作業内容 »
休暇制度に関する本文から、「会社がお墨付きで制度化した「」で始まり「は「ポジティブ・オフ休暇」。」で終わる部分を一字一句変えずに書き写してください。

本文抜粋 »
-*-*-

| 会社概要:2010年10月に日立ソフトウェアエンジニアリングと日立システムアンドサービスの合併により発足。事業分野別のカンパニー制を展開する日立グループの「情報・通信システム社」の中核企業として幅広くソリューションを提供。 http://www.hitachi-solutions.co.jp/ 本社:品川区東品川4-12-7 設立:1970年9月 従業員数:1万389人(2012年9月末現在) 平均年齢:38.9歳 |
●“ポジティブな休み方”を広げる取り組みをスタート
今日、企業が設けている休暇制度を見渡してみると、その種類や名称は実に多彩だ。リフレッシュ休暇やメモリアル休暇、ボランティア休暇、自己啓発休暇…など。社会の変化と社員のニーズに対応するために、あるいは企業が社員のさまざまな活動を積極的に支援する施策の一環として、休暇制度の種類や仕組みは、年を追って多様化してきた。
こうした変化は、おそらく多くのビジネスパーソンに肯定的に捉えられているはず。しかしその一方で「休暇に何らかの名目が付いていないと休みが取りづらい」という変わらない現実を映しているようにも思える。
会社がお墨付きで制度化した「○○休暇」なら、上司の視線も気にならず、職場の同僚にも気兼ねなく申請できる。でも普段の年休は『何で休むの?』と聞かれるわけではないけれど、皆が忙しく働いている職場ではとても言い出しにくい…。ワーク・ライフ・バランスの推進が声高に叫ばれる今日でも、こうした心理的なハードルを越えることは、なかなか容易ではない様子だ。
そうした中で、日立グループの中核的なシステムインテグレーション企業である日立ソリューションズは、2012年10月から新しい休暇制度の取り組みをスタートした。その名称は「ポジティブ・オフ休暇」。
細かなルールや休みを取る名目にこだわらず、“あなたがポジティブに休暇を使うのならば、それがポジティブ・オフ”というスタンスで休み方の幅を広げ、生活の充実に年休をもっと生かしていこうという取り組みだ。こうした会社からの呼び掛けにより、社員のオフがどのように変わりつつあるのか、その様子を追ってみた。
●より自律的な働き方を目指す
同社では毎年10~11月の2カ月間を「時短推進強化月間」と定め、労使一体となって残業・休日出勤の抑制、長時間残業者の業務改善、健康面のフォローアップなど全社的な取り組みを展開している。今回紹介するポジティブ・オフ休暇は、2012年度の強化月間の展開に当たり、より自律的でメリハリある働き方の実現を目指す施策の一つとしてラインアップされたものだ。

-*-*-

提供情報 »
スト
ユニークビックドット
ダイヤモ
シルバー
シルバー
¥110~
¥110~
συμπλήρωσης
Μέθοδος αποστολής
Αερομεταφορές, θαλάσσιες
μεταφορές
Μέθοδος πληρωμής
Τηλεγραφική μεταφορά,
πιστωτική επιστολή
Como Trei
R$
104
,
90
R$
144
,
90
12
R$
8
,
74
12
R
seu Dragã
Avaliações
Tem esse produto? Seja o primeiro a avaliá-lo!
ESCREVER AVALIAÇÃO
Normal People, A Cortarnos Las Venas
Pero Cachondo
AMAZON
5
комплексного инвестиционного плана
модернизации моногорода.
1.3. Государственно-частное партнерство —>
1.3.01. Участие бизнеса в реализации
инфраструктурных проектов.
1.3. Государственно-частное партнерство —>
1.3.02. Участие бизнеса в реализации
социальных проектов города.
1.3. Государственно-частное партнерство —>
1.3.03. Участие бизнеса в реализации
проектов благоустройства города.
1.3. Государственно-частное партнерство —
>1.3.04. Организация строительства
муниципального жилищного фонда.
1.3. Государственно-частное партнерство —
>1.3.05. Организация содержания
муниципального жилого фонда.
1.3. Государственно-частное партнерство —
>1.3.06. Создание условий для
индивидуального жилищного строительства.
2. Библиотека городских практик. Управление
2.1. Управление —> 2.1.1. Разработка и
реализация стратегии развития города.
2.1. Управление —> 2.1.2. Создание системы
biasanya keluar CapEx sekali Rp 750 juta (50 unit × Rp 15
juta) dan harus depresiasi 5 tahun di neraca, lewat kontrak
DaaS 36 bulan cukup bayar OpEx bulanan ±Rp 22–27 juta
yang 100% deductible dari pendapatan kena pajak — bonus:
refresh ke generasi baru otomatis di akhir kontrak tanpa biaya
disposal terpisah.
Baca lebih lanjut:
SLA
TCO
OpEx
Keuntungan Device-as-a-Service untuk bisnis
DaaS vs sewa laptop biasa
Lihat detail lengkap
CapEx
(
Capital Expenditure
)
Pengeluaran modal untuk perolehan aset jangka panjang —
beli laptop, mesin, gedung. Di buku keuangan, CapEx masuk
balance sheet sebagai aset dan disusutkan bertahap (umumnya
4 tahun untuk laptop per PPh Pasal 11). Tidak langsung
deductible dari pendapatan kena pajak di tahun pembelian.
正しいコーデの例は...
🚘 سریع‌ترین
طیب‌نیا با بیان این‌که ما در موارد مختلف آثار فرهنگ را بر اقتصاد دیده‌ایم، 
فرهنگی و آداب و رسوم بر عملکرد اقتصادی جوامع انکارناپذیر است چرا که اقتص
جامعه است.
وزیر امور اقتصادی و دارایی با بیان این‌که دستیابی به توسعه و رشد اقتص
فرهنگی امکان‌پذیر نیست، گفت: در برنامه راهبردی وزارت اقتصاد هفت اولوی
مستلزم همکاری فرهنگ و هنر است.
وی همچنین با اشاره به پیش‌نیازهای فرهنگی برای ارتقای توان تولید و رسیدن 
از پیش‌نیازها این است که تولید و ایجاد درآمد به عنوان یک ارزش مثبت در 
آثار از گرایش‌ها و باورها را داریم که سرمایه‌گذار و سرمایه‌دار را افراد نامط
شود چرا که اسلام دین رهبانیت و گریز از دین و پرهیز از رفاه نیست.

-*-*-

回答欄 »
会社がお墨付きで制度化した「○○休暇」なら、上司の視線も気にならず、職場の同僚にも気兼ねなく申請できる。でも普段の年休は『何で休むの?』と聞かれるわけではないけれど、皆が忙しく働いている職場ではとても言い出しにくい…。ワーク・ライフ・バランスの推進が声高に叫ばれる今日でも、こうした心理的なハードルを越えることは、なかなか容易ではない様子だ。
そうした中で、日立グループの中核的なシステムインテグレーション企業である日立ソリューションズは、2012年10月から新しい休暇制度の取り組みをスタートした。その名称は「ポジティブ・オフ休暇」。